- [COMPITO DA SVOLGERE]: Disponi le righe di tutti i record che seguono in un elenco numerato, tralasciando le righe vuote. Escludi le immagini dalla risposta.

[Parte di un file di dati]
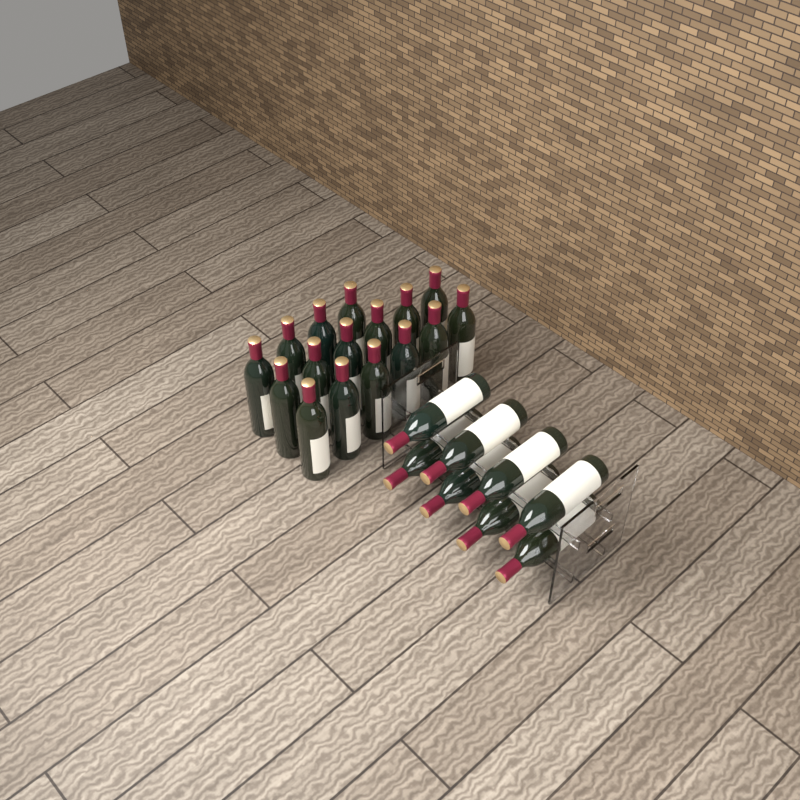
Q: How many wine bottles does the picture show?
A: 24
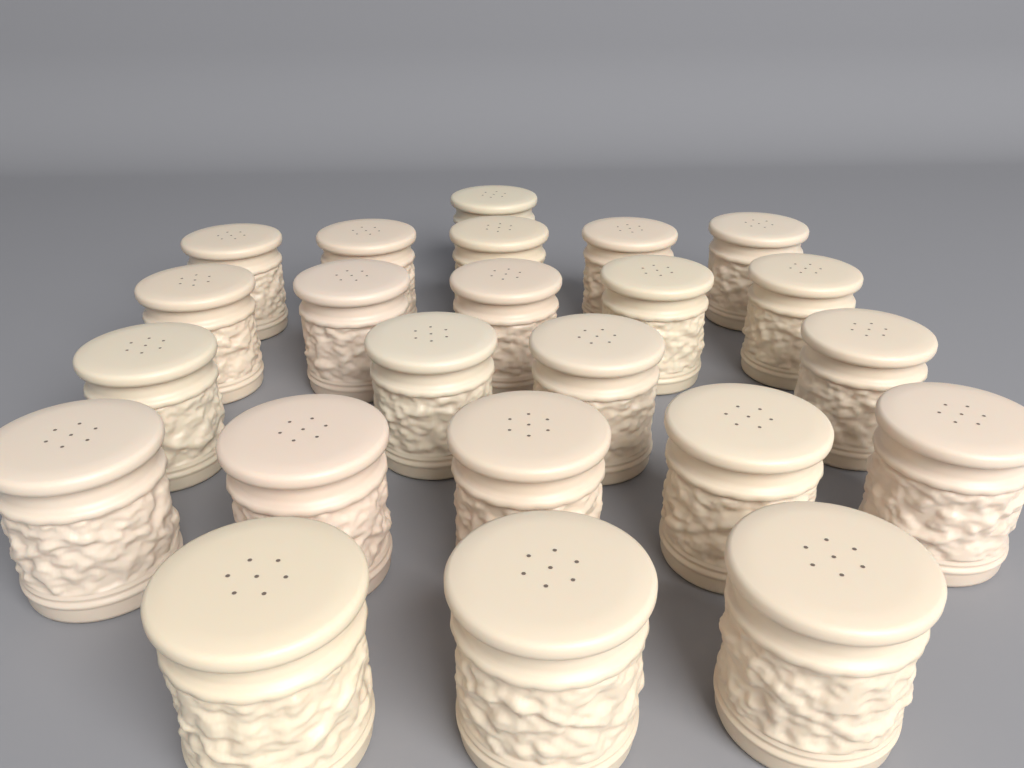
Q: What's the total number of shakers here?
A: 23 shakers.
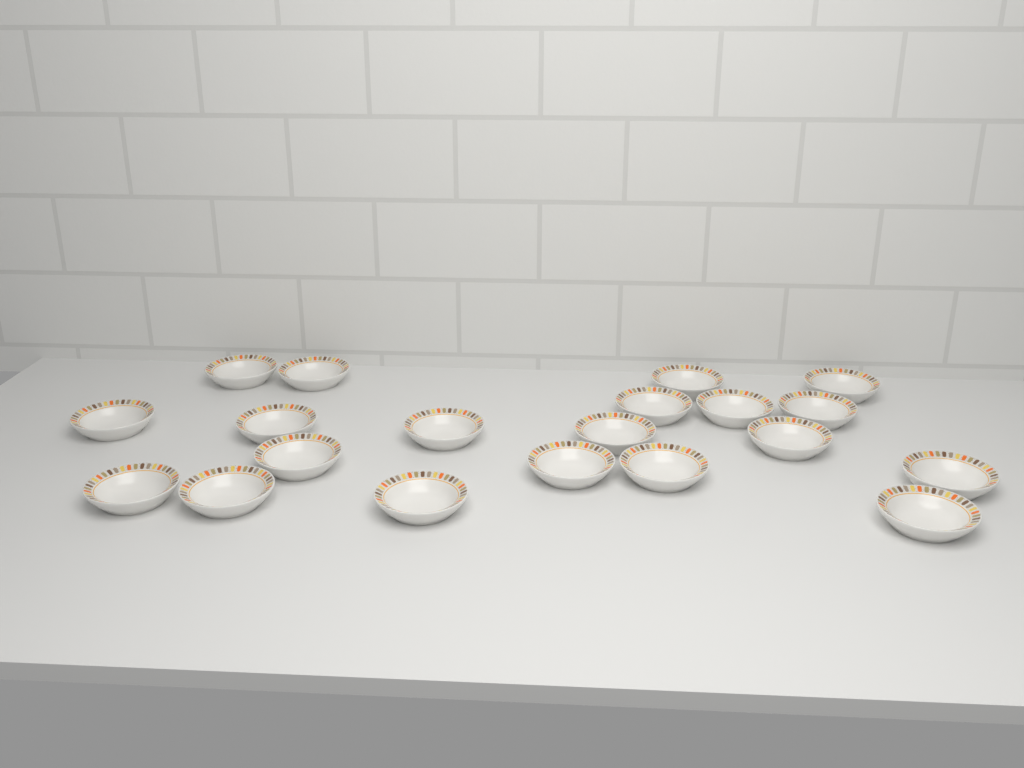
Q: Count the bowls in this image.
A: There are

- [ESERCIZIO SVOLTO]:
1. Q: How many wine bottles does the picture show?
2. A: 24
3. Q: What's the total number of shakers here?
4. A: 23 shakers.
5. Q: Count the bowls in this image.
6. A: There are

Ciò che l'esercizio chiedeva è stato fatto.